▶ **Extrait de page**
_____

Lieu : Le Bikini (Toulouse).
Avant toute chose, j’aimerais remercier le
webzine et Warner Music pour m’avoir permis d’assister à cette date. Rater Gojira aurait été une immense
déception, car je ne les ai pas vus depuis juillet 2014 au festival Les Courants, à Amboise. Déjà, ça
remonte, et puis Gojira c’est quand
même une autre expérience en salle qu’en festival !
Arrivé au Bikini vers 20 heures. Premier
constat : l’endroit est bondé. Je n’avais jamais vu la salle aussi pleine, même
pas pour Behemoth il y a deux mois.
Signe que même si “Magma” – dernier
album en date des Landais – n’a pas fait l’unanimité, le public français est au
rendez-vous et curieux de découvrir les nouveaux morceaux sur scène.
Pour sa courte tournée française (7 dates seulement), Gojira a proposé à Nostromo
de les suivre. Formation inconnue pour ma part, il s’agit d’un groupe de
grindcore suisse ayant splitté en 2005. Et là, on s’interroge. Du grindcore.
Avec Gojira ? J’ai souvenir d’une
date à Blois où Nesseria n’avait pas
été reçu de la meilleure des façons. Les Toulousains sauront-ils apprécier la
musique des Helvètes, leur offriront-ils l’accueil qu’ils méritent ?
Le Bikini, plein à craquer, n’a pas fait le
coup de : « je viens pas pour la
première partie, ça m’intéresse pas », ce qui est déjà une bonne
surprise. L’autre bonne surprise, c’est la qualité de cette première partie.
Démarrant sur les chapeaux de roue, Nostromo
signe une véritable déclaration de guerre au public. La guitare est puissante,
tranchante, véloce. La basse est lourde, rapide elle aussi. Les fûts semblent
souffrir sous les assauts incessants du cogneur de la bande, tandis que Javier
au chant se donne à fond pour pousser sa voix bien typée hardcore.

_____

▶ **Objectifs**
(a) Les affirmations (i), (ii) et (iii) concordent-elles avec l’extrait ? Répondez par oui ou par non, en citant chaque fois les mots de l’extrait qui tranchent.
(i) Le concert se déroule au Bikini, à Toulouse.
(ii) Nostromo est un groupe de grindcore belge.
(iii) La tournée française de Gojira ne compte que sept dates.
(b) Traduisez en anglais cette phrase de l’extrait : « L’autre bonne surprise, c’est la qualité de cette première partie. »
Le matériel qui suit n’a aucun rapport avec l’extrait.

▶ **Informations fournies**
_____

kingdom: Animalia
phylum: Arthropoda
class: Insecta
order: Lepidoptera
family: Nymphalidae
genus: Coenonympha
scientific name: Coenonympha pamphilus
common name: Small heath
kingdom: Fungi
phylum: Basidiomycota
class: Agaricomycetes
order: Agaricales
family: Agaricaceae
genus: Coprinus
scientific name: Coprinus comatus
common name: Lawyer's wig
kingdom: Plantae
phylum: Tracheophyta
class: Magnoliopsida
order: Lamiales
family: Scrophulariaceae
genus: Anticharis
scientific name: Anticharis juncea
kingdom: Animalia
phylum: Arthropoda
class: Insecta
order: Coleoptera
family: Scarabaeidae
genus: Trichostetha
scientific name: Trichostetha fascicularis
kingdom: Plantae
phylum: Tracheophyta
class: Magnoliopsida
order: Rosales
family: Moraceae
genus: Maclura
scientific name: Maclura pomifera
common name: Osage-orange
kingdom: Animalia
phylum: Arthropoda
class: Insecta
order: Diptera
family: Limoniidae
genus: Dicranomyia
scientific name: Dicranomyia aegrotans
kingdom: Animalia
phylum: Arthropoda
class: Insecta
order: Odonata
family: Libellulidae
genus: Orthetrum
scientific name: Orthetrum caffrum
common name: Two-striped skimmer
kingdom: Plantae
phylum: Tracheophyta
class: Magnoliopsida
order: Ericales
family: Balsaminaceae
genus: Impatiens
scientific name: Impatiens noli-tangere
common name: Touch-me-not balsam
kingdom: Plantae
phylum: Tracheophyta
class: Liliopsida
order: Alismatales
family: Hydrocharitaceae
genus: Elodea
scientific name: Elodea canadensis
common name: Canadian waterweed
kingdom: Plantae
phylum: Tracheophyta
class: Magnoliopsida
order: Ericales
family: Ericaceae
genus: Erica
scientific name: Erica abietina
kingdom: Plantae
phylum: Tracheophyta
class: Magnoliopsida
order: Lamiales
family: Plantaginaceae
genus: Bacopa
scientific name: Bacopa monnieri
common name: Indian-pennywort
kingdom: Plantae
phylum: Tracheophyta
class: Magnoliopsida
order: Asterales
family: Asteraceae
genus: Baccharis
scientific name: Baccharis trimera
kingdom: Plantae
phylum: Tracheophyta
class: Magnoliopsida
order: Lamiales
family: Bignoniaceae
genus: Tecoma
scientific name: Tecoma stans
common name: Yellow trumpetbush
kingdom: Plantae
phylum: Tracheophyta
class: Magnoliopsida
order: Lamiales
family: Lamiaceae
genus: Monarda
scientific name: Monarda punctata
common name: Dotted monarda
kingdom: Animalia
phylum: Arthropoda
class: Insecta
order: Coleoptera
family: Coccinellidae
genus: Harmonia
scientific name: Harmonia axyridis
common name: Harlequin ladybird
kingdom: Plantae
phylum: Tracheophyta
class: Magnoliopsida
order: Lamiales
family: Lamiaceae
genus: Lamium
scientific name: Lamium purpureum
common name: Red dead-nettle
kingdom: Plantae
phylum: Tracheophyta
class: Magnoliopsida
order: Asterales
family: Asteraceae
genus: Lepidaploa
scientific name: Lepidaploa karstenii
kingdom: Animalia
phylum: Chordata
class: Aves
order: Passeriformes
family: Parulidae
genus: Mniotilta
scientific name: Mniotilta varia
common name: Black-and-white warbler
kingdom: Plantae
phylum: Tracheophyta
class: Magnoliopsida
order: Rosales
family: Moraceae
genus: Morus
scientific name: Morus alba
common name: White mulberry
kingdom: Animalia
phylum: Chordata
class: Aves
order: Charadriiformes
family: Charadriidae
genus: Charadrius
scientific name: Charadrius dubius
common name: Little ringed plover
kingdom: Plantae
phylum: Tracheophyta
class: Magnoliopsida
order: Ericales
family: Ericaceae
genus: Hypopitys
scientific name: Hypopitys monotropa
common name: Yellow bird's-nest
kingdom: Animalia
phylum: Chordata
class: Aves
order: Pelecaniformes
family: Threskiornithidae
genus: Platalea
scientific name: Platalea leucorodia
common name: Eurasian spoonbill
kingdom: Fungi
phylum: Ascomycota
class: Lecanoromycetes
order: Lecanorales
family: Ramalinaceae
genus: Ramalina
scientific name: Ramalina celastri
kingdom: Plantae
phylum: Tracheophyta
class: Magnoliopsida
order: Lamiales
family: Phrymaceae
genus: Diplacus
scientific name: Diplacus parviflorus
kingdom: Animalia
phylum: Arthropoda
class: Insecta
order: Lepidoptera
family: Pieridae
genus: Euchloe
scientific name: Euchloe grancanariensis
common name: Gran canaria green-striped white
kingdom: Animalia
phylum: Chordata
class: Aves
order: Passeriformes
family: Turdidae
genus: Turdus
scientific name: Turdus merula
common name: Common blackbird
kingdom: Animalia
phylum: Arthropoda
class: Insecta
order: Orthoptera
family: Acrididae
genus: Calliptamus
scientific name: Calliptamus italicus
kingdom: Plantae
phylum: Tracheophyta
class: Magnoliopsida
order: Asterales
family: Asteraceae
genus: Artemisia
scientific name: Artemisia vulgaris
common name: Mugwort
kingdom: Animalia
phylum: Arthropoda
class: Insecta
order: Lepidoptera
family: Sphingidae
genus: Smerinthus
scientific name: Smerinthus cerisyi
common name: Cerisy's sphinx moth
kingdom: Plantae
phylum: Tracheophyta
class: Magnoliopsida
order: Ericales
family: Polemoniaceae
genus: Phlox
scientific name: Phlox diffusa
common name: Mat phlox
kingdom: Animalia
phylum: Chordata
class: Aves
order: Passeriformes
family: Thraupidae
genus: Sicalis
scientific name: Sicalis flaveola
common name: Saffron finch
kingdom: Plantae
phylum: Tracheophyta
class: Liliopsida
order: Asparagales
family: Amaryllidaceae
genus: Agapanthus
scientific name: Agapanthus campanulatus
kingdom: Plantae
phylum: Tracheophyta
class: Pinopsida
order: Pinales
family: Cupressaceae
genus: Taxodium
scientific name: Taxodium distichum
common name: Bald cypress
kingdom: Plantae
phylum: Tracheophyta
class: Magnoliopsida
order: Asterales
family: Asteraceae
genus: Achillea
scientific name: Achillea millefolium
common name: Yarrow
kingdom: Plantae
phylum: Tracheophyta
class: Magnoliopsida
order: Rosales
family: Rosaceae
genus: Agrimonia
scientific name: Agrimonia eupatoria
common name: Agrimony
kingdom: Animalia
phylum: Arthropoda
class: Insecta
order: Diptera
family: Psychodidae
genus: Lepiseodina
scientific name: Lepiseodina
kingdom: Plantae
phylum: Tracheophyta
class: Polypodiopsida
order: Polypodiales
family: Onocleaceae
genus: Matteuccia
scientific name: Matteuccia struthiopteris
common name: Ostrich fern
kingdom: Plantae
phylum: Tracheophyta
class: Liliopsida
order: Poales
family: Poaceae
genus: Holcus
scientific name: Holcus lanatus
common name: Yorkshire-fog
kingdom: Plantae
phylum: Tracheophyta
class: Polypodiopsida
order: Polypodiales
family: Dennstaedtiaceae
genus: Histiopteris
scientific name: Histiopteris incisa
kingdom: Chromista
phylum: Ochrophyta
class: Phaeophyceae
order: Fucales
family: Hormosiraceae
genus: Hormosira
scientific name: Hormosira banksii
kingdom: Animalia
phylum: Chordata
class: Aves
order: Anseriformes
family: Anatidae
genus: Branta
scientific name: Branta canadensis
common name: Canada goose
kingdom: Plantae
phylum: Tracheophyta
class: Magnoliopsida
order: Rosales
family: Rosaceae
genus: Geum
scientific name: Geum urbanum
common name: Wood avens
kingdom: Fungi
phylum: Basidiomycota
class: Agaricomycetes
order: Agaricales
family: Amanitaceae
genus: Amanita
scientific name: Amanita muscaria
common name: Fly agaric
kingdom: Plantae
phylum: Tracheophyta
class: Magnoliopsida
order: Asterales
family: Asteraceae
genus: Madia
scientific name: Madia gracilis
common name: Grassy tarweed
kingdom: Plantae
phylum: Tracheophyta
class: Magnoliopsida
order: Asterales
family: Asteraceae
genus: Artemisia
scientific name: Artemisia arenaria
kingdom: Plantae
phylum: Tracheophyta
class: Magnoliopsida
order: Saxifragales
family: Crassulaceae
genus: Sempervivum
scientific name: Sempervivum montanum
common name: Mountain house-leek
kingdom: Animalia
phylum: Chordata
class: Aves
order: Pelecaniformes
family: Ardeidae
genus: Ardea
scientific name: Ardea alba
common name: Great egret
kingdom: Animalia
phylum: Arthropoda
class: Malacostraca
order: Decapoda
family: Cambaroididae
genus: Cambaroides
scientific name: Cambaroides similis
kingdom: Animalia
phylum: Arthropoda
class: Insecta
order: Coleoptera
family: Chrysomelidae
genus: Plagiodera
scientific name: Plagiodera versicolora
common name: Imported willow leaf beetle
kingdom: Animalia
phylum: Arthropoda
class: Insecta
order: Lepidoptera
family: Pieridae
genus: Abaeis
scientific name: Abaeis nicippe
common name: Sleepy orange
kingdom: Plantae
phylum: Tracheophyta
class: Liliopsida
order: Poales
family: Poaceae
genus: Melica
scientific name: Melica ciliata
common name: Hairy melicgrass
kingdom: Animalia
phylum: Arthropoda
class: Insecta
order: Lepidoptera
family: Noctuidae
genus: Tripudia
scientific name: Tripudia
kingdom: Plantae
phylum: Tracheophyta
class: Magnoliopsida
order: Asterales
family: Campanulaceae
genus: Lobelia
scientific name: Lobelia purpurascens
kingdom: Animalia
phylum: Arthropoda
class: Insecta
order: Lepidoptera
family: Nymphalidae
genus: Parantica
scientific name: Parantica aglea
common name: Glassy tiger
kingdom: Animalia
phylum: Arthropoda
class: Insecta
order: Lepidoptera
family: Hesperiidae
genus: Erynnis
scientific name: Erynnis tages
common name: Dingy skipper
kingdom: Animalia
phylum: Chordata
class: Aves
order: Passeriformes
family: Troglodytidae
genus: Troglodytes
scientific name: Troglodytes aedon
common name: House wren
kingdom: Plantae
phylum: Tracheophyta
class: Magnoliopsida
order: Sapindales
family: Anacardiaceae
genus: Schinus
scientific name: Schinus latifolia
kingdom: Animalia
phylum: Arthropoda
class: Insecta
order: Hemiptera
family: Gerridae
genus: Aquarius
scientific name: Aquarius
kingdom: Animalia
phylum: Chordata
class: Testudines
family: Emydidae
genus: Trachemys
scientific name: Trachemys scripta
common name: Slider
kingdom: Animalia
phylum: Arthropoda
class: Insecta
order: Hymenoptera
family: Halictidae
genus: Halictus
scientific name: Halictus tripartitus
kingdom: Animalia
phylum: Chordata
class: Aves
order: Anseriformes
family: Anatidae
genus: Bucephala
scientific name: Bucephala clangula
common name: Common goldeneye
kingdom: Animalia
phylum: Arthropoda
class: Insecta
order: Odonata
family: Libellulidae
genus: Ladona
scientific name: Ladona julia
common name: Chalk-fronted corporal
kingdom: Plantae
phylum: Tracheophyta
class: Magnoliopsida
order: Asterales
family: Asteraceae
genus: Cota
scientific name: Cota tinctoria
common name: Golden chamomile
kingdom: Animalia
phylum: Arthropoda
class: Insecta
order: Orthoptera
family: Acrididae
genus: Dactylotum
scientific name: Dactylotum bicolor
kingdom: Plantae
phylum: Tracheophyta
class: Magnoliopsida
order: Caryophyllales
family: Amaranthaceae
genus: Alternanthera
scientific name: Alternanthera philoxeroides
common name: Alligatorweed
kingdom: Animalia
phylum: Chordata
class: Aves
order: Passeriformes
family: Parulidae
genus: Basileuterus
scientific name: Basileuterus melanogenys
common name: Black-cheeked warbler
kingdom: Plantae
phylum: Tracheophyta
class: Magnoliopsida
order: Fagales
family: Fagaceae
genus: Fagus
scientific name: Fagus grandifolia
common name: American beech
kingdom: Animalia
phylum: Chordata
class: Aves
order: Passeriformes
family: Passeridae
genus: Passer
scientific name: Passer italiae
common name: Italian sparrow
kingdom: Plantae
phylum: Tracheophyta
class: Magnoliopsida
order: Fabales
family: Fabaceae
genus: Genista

_____

▶ **Réponses**
(a)
(i) Oui : « Lieu : Le Bikini (Toulouse). »
(ii) Non : « il s’agit d’un groupe de grindcore suisse ayant splitté en 2005 ».
(iii) Oui : « Pour sa courte tournée française (7 dates seulement) ».

(b) The other pleasant surprise is the quality of this opening act.